O Moreira, seguindo as novas mentalidades quer que tudo seja nivelado por baixo. A sua preocupação não são as condições precárias em que trabalham os trabalhadores do sector privado mas sim alguns direitos conquistados depois do 25 de Abril de 1974 pelos trabalhadores da função pública. Mas o Vital diz mais na sua crónica de hoje:
…”Não se vê por que é que os funcionários públicos hão-de ter um horário de trabalho menor, férias mais prolongadas ou um regime de faltas mais favorável…”
Oh Moreira, e porque não hão-de ter?
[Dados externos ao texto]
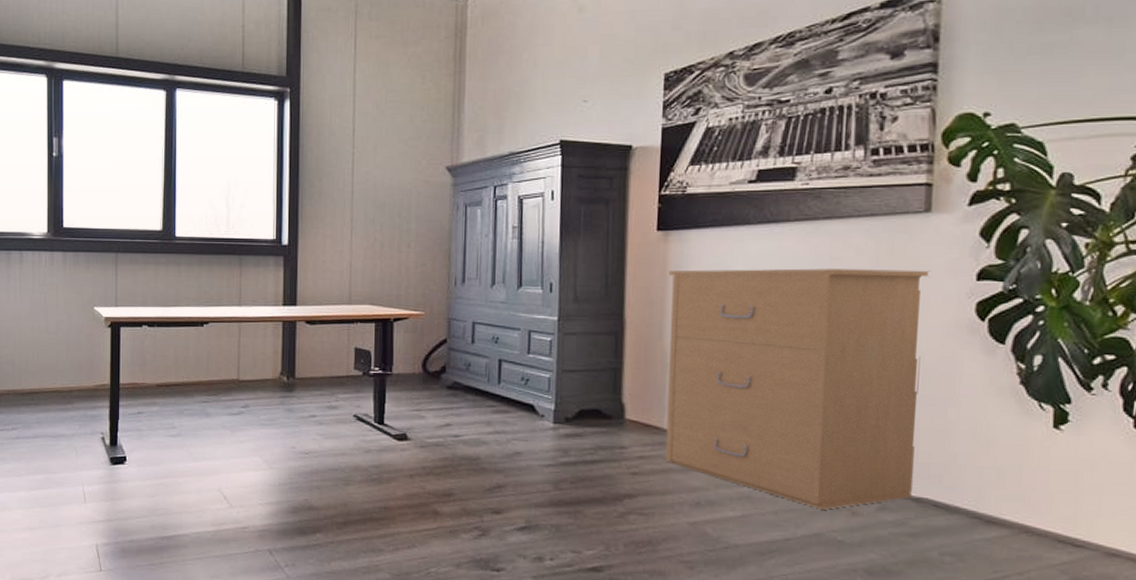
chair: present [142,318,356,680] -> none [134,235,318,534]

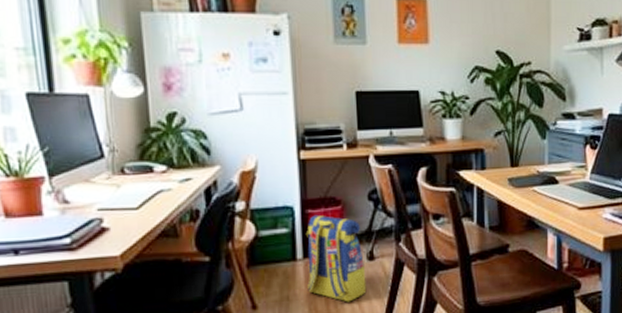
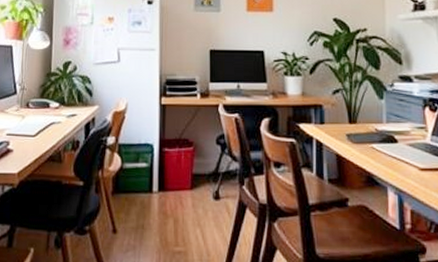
backpack: present [307,214,367,302] -> none [160,153,212,237]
E porque não pões a questão ao contrário, ou seja por que é que os trabalhadores do sector privado não hão-de ter menos horas de trabalho e férias condignas?
E o Vital continuou a vomitar para cima da malta:
“…Por outro lado, a aplicação do regime do contrato individual de trabalho na administração publica não pode deixar de implicar certas adaptações (em matéria de recrutamento, de incompatibilidades e acumulações, de contratação colectiva, etc.), de modo a respeitar os princípios constitucionais da igualdade de acesso, da imparcialidade e da prossecução do interesse público…”
Lá estás tu oh Moreira, o espírito comunista ainda não te abandonou totalmente. Tu queres todos iguais na miséria. Já agora olha lá, oh Vital, por acaso ainda usufruis daquelas regalias de teres direito à reforma após dois mandatos como deputado na Assembleia? Foram os deputados como tu legislaram em matéria de regalias os direitos dos deputados, não foram? Ou estarei enganado?

O FADO

" Portugal é um dos países da União Europeia onde o risco de pobreza é mais elevado, sobretudo entre as pessoas que trabalham, apesar de vários Estados-membros terem níveis de riqueza muito inferiores."